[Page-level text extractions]
────────────────────

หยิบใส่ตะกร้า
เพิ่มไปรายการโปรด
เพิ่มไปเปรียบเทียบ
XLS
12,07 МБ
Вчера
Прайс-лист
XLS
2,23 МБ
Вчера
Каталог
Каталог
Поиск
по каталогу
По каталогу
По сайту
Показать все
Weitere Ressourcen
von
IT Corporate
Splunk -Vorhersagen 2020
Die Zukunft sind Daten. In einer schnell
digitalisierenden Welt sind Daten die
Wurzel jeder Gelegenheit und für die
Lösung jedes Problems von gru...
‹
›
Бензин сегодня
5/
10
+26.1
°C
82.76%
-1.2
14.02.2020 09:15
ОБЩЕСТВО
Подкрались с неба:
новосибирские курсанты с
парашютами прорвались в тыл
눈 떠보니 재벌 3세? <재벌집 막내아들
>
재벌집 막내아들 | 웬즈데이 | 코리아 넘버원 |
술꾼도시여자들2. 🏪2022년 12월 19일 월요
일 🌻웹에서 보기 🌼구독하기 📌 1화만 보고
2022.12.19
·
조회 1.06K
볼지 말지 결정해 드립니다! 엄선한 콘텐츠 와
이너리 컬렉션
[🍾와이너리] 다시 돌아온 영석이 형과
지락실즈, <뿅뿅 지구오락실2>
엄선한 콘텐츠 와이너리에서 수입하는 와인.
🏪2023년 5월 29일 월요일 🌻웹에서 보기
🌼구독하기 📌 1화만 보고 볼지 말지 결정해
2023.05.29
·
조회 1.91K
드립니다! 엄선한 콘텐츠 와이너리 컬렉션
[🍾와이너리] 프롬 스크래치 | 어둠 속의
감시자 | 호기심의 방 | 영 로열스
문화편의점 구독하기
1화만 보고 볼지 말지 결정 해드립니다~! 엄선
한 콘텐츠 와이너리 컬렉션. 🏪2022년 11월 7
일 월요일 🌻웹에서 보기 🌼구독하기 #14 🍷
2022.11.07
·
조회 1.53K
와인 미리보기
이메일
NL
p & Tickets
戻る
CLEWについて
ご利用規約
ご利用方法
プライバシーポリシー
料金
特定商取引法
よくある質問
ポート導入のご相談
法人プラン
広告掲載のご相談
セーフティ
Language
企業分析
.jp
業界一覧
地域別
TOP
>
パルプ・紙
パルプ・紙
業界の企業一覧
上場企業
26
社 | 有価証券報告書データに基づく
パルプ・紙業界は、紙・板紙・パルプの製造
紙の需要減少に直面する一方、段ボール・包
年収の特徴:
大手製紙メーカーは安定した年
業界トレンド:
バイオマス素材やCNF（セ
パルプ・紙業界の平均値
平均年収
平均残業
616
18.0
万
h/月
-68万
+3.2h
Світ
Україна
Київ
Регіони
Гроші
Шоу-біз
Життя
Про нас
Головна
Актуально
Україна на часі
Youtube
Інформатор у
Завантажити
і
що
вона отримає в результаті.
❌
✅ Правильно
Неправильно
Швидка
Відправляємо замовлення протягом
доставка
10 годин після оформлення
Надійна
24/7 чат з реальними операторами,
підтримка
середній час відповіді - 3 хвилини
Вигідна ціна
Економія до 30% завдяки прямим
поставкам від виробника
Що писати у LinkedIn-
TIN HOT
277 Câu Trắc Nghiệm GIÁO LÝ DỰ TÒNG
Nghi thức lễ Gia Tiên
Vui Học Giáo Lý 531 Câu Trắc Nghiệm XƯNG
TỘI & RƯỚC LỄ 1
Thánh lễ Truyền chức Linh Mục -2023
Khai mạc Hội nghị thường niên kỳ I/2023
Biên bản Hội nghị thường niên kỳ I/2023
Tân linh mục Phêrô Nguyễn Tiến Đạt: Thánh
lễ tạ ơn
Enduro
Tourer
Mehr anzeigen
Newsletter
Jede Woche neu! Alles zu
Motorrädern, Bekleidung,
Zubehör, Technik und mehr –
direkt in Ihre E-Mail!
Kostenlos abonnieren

────────────────────

■ Directive: Return every line from the start of the records down to the line that contains "보고 볼지 말지 결정해", including that line, copying each one without any change.

■ Result of this exercise:
หยิบใส่ตะกร้า
เพิ่มไปรายการโปรด
เพิ่มไปเปรียบเทียบ
XLS
12,07 МБ
Вчера
Прайс-лист
XLS
2,23 МБ
Вчера
Каталог
Каталог
Поиск
по каталогу
По каталогу
По сайту
Показать все
Weitere Ressourcen
von
IT Corporate
Splunk -Vorhersagen 2020
Die Zukunft sind Daten. In einer schnell
digitalisierenden Welt sind Daten die
Wurzel jeder Gelegenheit und für die
Lösung jedes Problems von gru...
‹
›
Бензин сегодня
5/
10
+26.1
°C
82.76%
-1.2
14.02.2020 09:15
ОБЩЕСТВО
Подкрались с неба:
новосибирские курсанты с
парашютами прорвались в тыл
눈 떠보니 재벌 3세? <재벌집 막내아들
>
재벌집 막내아들 | 웬즈데이 | 코리아 넘버원 |
술꾼도시여자들2. 🏪2022년 12월 19일 월요
일 🌻웹에서 보기 🌼구독하기 📌 1화만 보고
2022.12.19
·
조회 1.06K
볼지 말지 결정해 드립니다! 엄선한 콘텐츠 와
이너리 컬렉션
[🍾와이너리] 다시 돌아온 영석이 형과
지락실즈, <뿅뿅 지구오락실2>
엄선한 콘텐츠 와이너리에서 수입하는 와인.
🏪2023년 5월 29일 월요일 🌻웹에서 보기
🌼구독하기 📌 1화만 보고 볼지 말지 결정해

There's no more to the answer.